India's Battle to Control the Democracy Narrative

Narrative control, KPIs, and democracy rankings

  • Several comments liken India’s response to democracy rankings to KPI gaming: reverse‑engineering criteria, optimizing visible metrics, and treating indices as tools of statecraft.
  • Some see this as “obvious” and inevitable for any serious state; others compare it to dysfunctional KPI culture in corporations that degrades real performance.
  • There is skepticism toward democracy indices whose methodologies rely on small numbers of unnamed “experts” and subjective notions like “backsliding.”
  • Many argue that if rankings affect credit, investment, and soft power, governments will (and should) try to influence them, even while publicly dismissing them.

What is “democracy” anyway?
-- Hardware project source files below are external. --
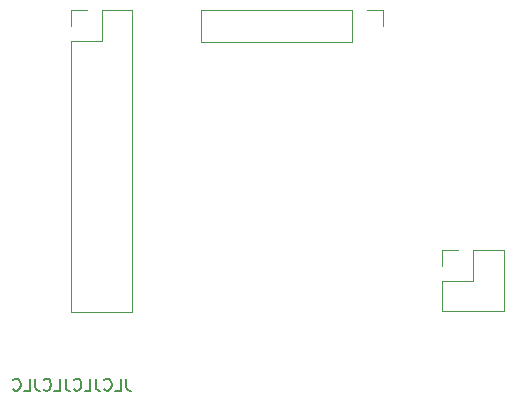
<source format=gbr>
%TF.GenerationSoftware,KiCad,Pcbnew,(6.0.8-1)-1*%
%TF.CreationDate,2022-10-27T21:51:23+08:00*%
%TF.ProjectId,Esp32_AGV_Relay,45737033-325f-4414-9756-5f52656c6179,rev?*%
%TF.SameCoordinates,Original*%
%TF.FileFunction,Legend,Bot*%
%TF.FilePolarity,Positive*%
%FSLAX46Y46*%
G04 Gerber Fmt 4.6, Leading zero omitted, Abs format (unit mm)*
G04 Created by KiCad (PCBNEW (6.0.8-1)-1) date 2022-10-27 21:51:23*
%MOMM*%
%LPD*%
G01*
G04 APERTURE LIST*
%ADD10C,0.150000*%
%ADD11C,0.120000*%
G04 APERTURE END LIST*
D10*
X131619047Y-126452380D02*
X131619047Y-127166666D01*
X131666666Y-127309523D01*
X131761904Y-127404761D01*
X131904761Y-127452380D01*
X132000000Y-127452380D01*
X130666666Y-127452380D02*
X131142857Y-127452380D01*
X131142857Y-126452380D01*
X129761904Y-127357142D02*
X129809523Y-127404761D01*
X129952380Y-127452380D01*
X130047619Y-127452380D01*
X130190476Y-127404761D01*
X130285714Y-127309523D01*
X130333333Y-127214285D01*
X130380952Y-127023809D01*
X130380952Y-126880952D01*
X130333333Y-126690476D01*
X130285714Y-126595238D01*
X130190476Y-126500000D01*
X130047619Y-126452380D01*
X129952380Y-126452380D01*
X129809523Y-126500000D01*
X129761904Y-126547619D01*
X129047619Y-126452380D02*
X129047619Y-127166666D01*
X129095238Y-127309523D01*
X129190476Y-127404761D01*
X129333333Y-127452380D01*
X129428571Y-127452380D01*
X128095238Y-127452380D02*
X128571428Y-127452380D01*
X128571428Y-126452380D01*
X127190476Y-127357142D02*
X127238095Y-127404761D01*
X127380952Y-127452380D01*
X127476190Y-127452380D01*
X127619047Y-127404761D01*
X127714285Y-127309523D01*
X127761904Y-127214285D01*
X127809523Y-127023809D01*
X127809523Y-126880952D01*
X127761904Y-126690476D01*
X127714285Y-126595238D01*
X127619047Y-126500000D01*
X127476190Y-126452380D01*
X127380952Y-126452380D01*
X127238095Y-126500000D01*
X127190476Y-126547619D01*
X126476190Y-126452380D02*
X126476190Y-127166666D01*
X126523809Y-127309523D01*
X126619047Y-127404761D01*
X126761904Y-127452380D01*
X126857142Y-127452380D01*
X125523809Y-127452380D02*
X126000000Y-127452380D01*
X126000000Y-126452380D01*
X124619047Y-127357142D02*
X124666666Y-127404761D01*
X124809523Y-127452380D01*
X124904761Y-127452380D01*
X125047619Y-127404761D01*
X125142857Y-127309523D01*
X125190476Y-127214285D01*
X125238095Y-127023809D01*
X125238095Y-126880952D01*
X125190476Y-126690476D01*
X125142857Y-126595238D01*
X125047619Y-126500000D01*
X124904761Y-126452380D01*
X124809523Y-126452380D01*
X124666666Y-126500000D01*
X124619047Y-126547619D01*
X123904761Y-126452380D02*
X123904761Y-127166666D01*
X123952380Y-127309523D01*
X124047619Y-127404761D01*
X124190476Y-127452380D01*
X124285714Y-127452380D01*
X122952380Y-127452380D02*
X123428571Y-127452380D01*
X123428571Y-126452380D01*
X122047619Y-127357142D02*
X122095238Y-127404761D01*
X122238095Y-127452380D01*
X122333333Y-127452380D01*
X122476190Y-127404761D01*
X122571428Y-127309523D01*
X122619047Y-127214285D01*
X122666666Y-127023809D01*
X122666666Y-126880952D01*
X122619047Y-126690476D01*
X122571428Y-126595238D01*
X122476190Y-126500000D01*
X122333333Y-126452380D01*
X122238095Y-126452380D01*
X122095238Y-126500000D01*
X122047619Y-126547619D01*
D11*
%TO.C,J4*%
X132140000Y-95240000D02*
X129540000Y-95240000D01*
X129540000Y-95240000D02*
X129540000Y-97840000D01*
X126940000Y-97840000D02*
X126940000Y-120760000D01*
X128270000Y-95240000D02*
X126940000Y-95240000D01*
X126940000Y-95240000D02*
X126940000Y-96570000D01*
X129540000Y-97840000D02*
X126940000Y-97840000D01*
X132140000Y-120760000D02*
X126940000Y-120760000D01*
X132140000Y-95240000D02*
X132140000Y-120760000D01*
%TO.C,J8*%
X158380000Y-115540000D02*
X158380000Y-116870000D01*
X160980000Y-115540000D02*
X160980000Y-118140000D01*
X160980000Y-118140000D02*
X158380000Y-118140000D01*
X159710000Y-115540000D02*
X158380000Y-115540000D01*
X163580000Y-115540000D02*
X163580000Y-120740000D01*
X163580000Y-120740000D02*
X158380000Y-120740000D01*
X163580000Y-115540000D02*
X160980000Y-115540000D01*
X158380000Y-118140000D02*
X158380000Y-120740000D01*
%TO.C,J5*%
X137970000Y-97905000D02*
X137970000Y-95245000D01*
X150730000Y-95245000D02*
X137970000Y-95245000D01*
X153330000Y-96575000D02*
X153330000Y-95245000D01*
X153330000Y-95245000D02*
X152000000Y-95245000D01*
X150730000Y-97905000D02*
X150730000Y-95245000D01*
X150730000Y-97905000D02*
X137970000Y-97905000D01*
%TD*%
M02*

</source>
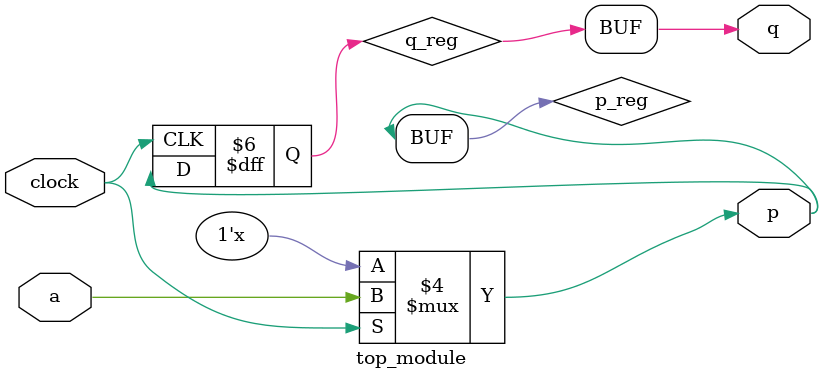
<source format=v>
module top_module (
    input clock,
    input a,
    output p,
    output q );
    reg q_reg;
    reg p_reg;
    
    always@(*)begin
        if(clock)begin
        	p_reg = a;
        end
    end
    
    always@(negedge clock)begin
        q_reg <= p;
    end
 assign q = q_reg;
 assign p = p_reg;
endmodule
</source>
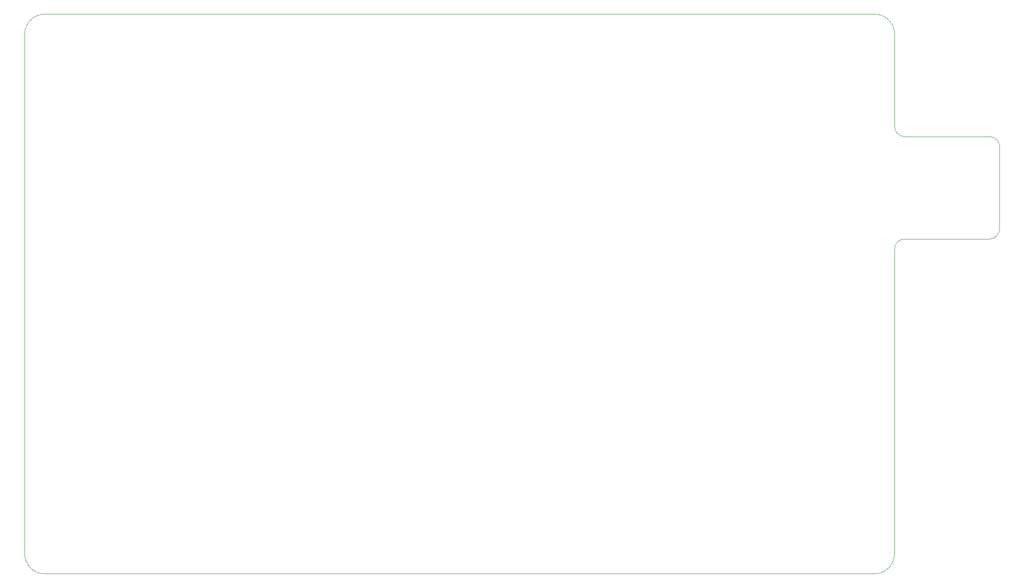
<source format=gbr>
%TF.GenerationSoftware,KiCad,Pcbnew,7.0.1*%
%TF.CreationDate,2023-05-19T12:51:24+02:00*%
%TF.ProjectId,XilinxFPGADevelopmentBoard,58696c69-6e78-4465-9047-41446576656c,rev?*%
%TF.SameCoordinates,Original*%
%TF.FileFunction,Profile,NP*%
%FSLAX46Y46*%
G04 Gerber Fmt 4.6, Leading zero omitted, Abs format (unit mm)*
G04 Created by KiCad (PCBNEW 7.0.1) date 2023-05-19 12:51:24*
%MOMM*%
%LPD*%
G01*
G04 APERTURE LIST*
%TA.AperFunction,Profile*%
%ADD10C,0.100000*%
%TD*%
G04 APERTURE END LIST*
D10*
X245000000Y-72500000D02*
X262000000Y-72500000D01*
X239000000Y-160000000D02*
G75*
G03*
X243000000Y-156000000I0J4000000D01*
G01*
X69000000Y-156000000D02*
G75*
G03*
X73000000Y-160000000I4000000J0D01*
G01*
X264000000Y-91000000D02*
X264000000Y-74500000D01*
X262000000Y-93000000D02*
G75*
G03*
X264000000Y-91000000I0J2000000D01*
G01*
X239000000Y-160000000D02*
X73000000Y-160000000D01*
X243000000Y-70500000D02*
G75*
G03*
X245000000Y-72500000I2000000J0D01*
G01*
X73000000Y-48000000D02*
G75*
G03*
X69000000Y-52000000I0J-4000000D01*
G01*
X73000000Y-48000000D02*
X239000000Y-48000000D01*
X245000000Y-93000000D02*
G75*
G03*
X243000000Y-95000000I0J-2000000D01*
G01*
X69000000Y-156000000D02*
X69000000Y-52000000D01*
X243000000Y-95000000D02*
X243000000Y-156000000D01*
X264000000Y-74500000D02*
G75*
G03*
X262000000Y-72500000I-2000000J0D01*
G01*
X243000000Y-52000000D02*
G75*
G03*
X239000000Y-48000000I-4000000J0D01*
G01*
X245000000Y-93000000D02*
X262000000Y-93000000D01*
X243000000Y-52000000D02*
X243000000Y-70500000D01*
M02*

</source>
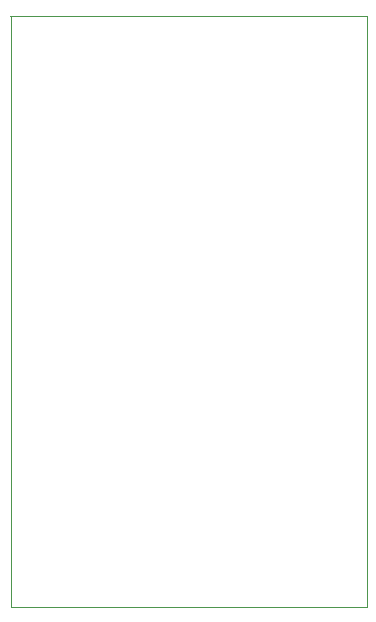
<source format=gbr>
G04 #@! TF.FileFunction,Profile,NP*
%FSLAX46Y46*%
G04 Gerber Fmt 4.6, Leading zero omitted, Abs format (unit mm)*
G04 Created by KiCad (PCBNEW 4.0.2-stable) date 20.4.2016 10:49:15*
%MOMM*%
G01*
G04 APERTURE LIST*
%ADD10C,0.050000*%
%ADD11C,0.100000*%
G04 APERTURE END LIST*
D10*
D11*
X59184170Y-127954660D02*
X59184170Y-127510160D01*
X59184170Y-177548160D02*
X59184170Y-127954660D01*
X61343170Y-177548160D02*
X59184170Y-177548160D01*
X89283170Y-177548160D02*
X61343170Y-177548160D01*
X89283170Y-127510160D02*
X89283170Y-177548160D01*
X59184170Y-127510160D02*
X89283170Y-127510160D01*
X59057170Y-127510160D02*
X59184170Y-127510160D01*
M02*

</source>
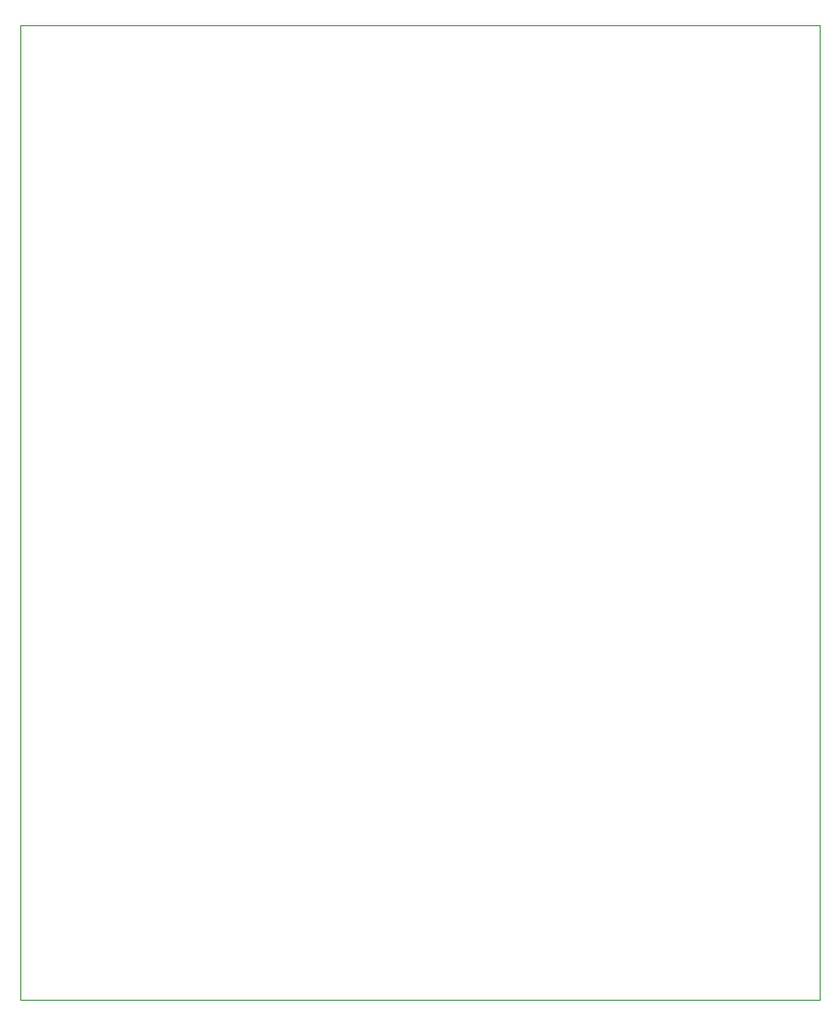
<source format=gm1>
G04 #@! TF.GenerationSoftware,KiCad,Pcbnew,(5.1.0)-1*
G04 #@! TF.CreationDate,2019-04-18T22:20:22-04:00*
G04 #@! TF.ProjectId,Gen1,47656e31-2e6b-4696-9361-645f70636258,1*
G04 #@! TF.SameCoordinates,Original*
G04 #@! TF.FileFunction,Profile,NP*
%FSLAX46Y46*%
G04 Gerber Fmt 4.6, Leading zero omitted, Abs format (unit mm)*
G04 Created by KiCad (PCBNEW (5.1.0)-1) date 2019-04-18 22:20:22*
%MOMM*%
%LPD*%
G04 APERTURE LIST*
%ADD10C,0.050000*%
G04 APERTURE END LIST*
D10*
X12700000Y-116840000D02*
X12700000Y-31750000D01*
X82550000Y-116840000D02*
X12700000Y-116840000D01*
X82550000Y-31750000D02*
X82550000Y-116840000D01*
X12700000Y-31750000D02*
X82550000Y-31750000D01*
M02*

</source>
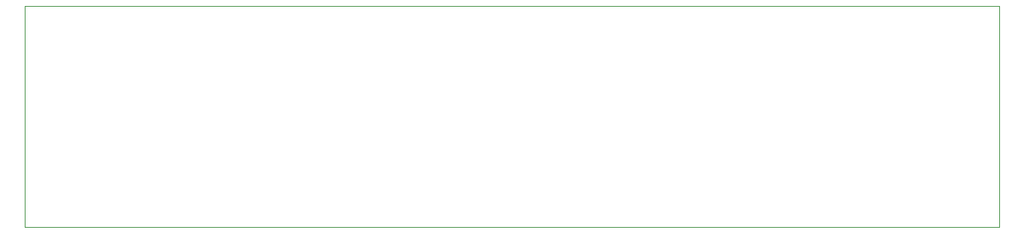
<source format=gko>
G04 Layer_Color=16711935*
%FSLAX24Y24*%
%MOIN*%
G70*
G01*
G75*
%ADD40C,0.0039*%
D40*
X8780Y30000D02*
X52087D01*
X8780D02*
Y39843D01*
X52087D01*
Y30000D02*
Y39843D01*
M02*

</source>
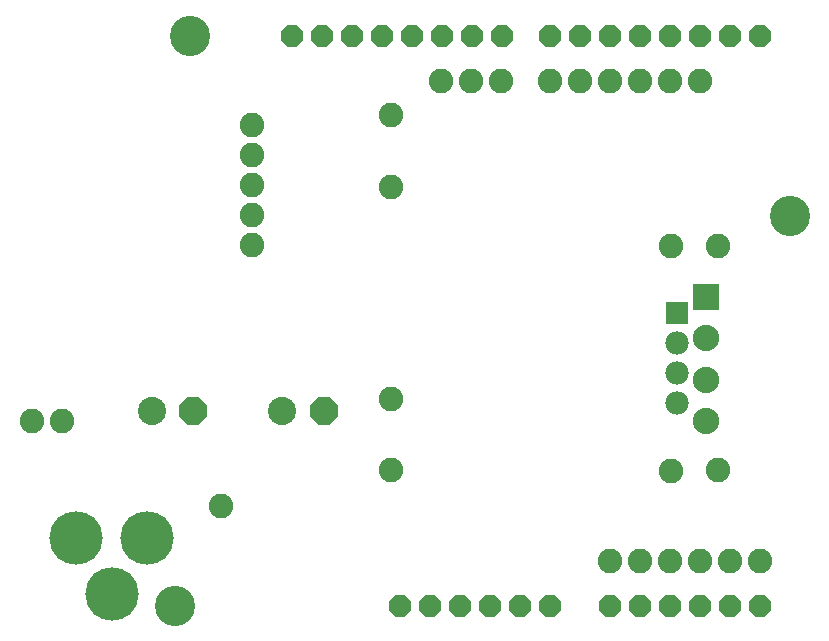
<source format=gbs>
G75*
G70*
%OFA0B0*%
%FSLAX24Y24*%
%IPPOS*%
%LPD*%
%AMOC8*
5,1,8,0,0,1.08239X$1,22.5*
%
%ADD10C,0.1340*%
%ADD11OC8,0.0740*%
%ADD12C,0.1780*%
%ADD13R,0.0880X0.0880*%
%ADD14C,0.0880*%
%ADD15C,0.0820*%
%ADD16C,0.0780*%
%ADD17R,0.0780X0.0780*%
%ADD18C,0.0940*%
%ADD19OC8,0.0940*%
D10*
X008302Y002280D03*
X028802Y015280D03*
X008802Y021280D03*
D11*
X012202Y021280D03*
X013202Y021280D03*
X014202Y021280D03*
X015202Y021280D03*
X016202Y021280D03*
X017202Y021280D03*
X018202Y021280D03*
X019202Y021280D03*
X020802Y021280D03*
X021802Y021280D03*
X022802Y021280D03*
X023802Y021280D03*
X024802Y021280D03*
X025802Y021280D03*
X026802Y021280D03*
X027802Y021280D03*
X027802Y002280D03*
X026802Y002280D03*
X025802Y002280D03*
X024802Y002280D03*
X023802Y002280D03*
X022802Y002280D03*
X020802Y002280D03*
X019802Y002280D03*
X018802Y002280D03*
X017802Y002280D03*
X016802Y002280D03*
X015802Y002280D03*
D12*
X005024Y004530D03*
X006205Y002680D03*
X007387Y004530D03*
D13*
X026005Y012569D03*
D14*
X026005Y011191D03*
X026005Y009813D03*
X026005Y008436D03*
D15*
X026424Y006792D03*
X024849Y006772D03*
X024802Y003780D03*
X023802Y003780D03*
X022802Y003780D03*
X025802Y003780D03*
X026802Y003780D03*
X027802Y003780D03*
X015499Y006792D03*
X015499Y009154D03*
X009849Y005591D03*
X004546Y008422D03*
X003546Y008422D03*
X010883Y014300D03*
X010883Y015300D03*
X010883Y016300D03*
X010883Y017300D03*
X010883Y018300D03*
X015499Y018642D03*
X017174Y019780D03*
X018174Y019780D03*
X019174Y019780D03*
X020802Y019780D03*
X021802Y019780D03*
X022802Y019780D03*
X023802Y019780D03*
X024802Y019780D03*
X025802Y019780D03*
X026424Y014272D03*
X024849Y014272D03*
X015499Y016241D03*
D16*
X025046Y011032D03*
X025046Y010032D03*
X025046Y009032D03*
D17*
X025046Y012032D03*
D18*
X011894Y008760D03*
X007544Y008760D03*
D19*
X008919Y008760D03*
X013269Y008760D03*
M02*

</source>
Majority vs minorities

  • One camp equates democracy largely with free and fair elections and popular mandates, citing high approval ratings and electoral competitiveness in India.
  • Another insists that this is insufficient: democracy must protect minorities and individual self‑determination; otherwise it degenerates into “tyranny of the majority.”
  • There is debate over whether India’s jailing of opponents or treatment of minorities is compatible with democracy, with some strongly contesting these accusations and others treating them as decisive.
  • Liberal democracy (rights, constraints, institutions) is contrasted with bare electoral democracy; some argue the West wrongly universalized its liberal model.

Western standards, hypocrisy, and soft power politics

  • Multiple comments accuse Western media and institutions of double standards: praising theocratic monarchies for minor reforms while branding India authoritarian.
  • Others point to inconsistencies in Europe and the US (e.g., Romania’s election crisis, US/UK civil liberties, coup attempts) to question their moral authority.
  • A recurring view: great powers increasingly prioritize strategic and economic alignment over liberal values; “values” rhetoric is seen as instrumental and often abandoned when inconvenient.

India’s internal dynamics: development, politics, and media

  • Disagreement over India’s physical infrastructure: some say it’s rapidly improving and heavily invested in; others describe it as far below “first world” quality despite progress.
  • Discussion of sophisticated, data‑driven electioneering and social‑media operations, with claims that organized IT cells and narrative control play a large role in BJP’s dominance.
  • Some see India as a preview of what long‑term illiberal populism (e.g., a sustained “MAGA” victory) might look like; others emphasize India’s electoral checks and recent setbacks for the ruling party.

Propaganda, free speech, and technology

  • Extended side debate on propaganda vs legitimate speech, and whether societies can or should regulate disinformation without paralyzing themselves in definitional fights.
  • Some argue we “know the difference” between news and propaganda and should codify it; others stress how easily such rules become politicized and weaponized.
  • Broader cynicism emerges: all states try to control narratives “as much as they can get away with,” with media, social media, and now AI both empowering manipulation and (potentially) increasing skepticism.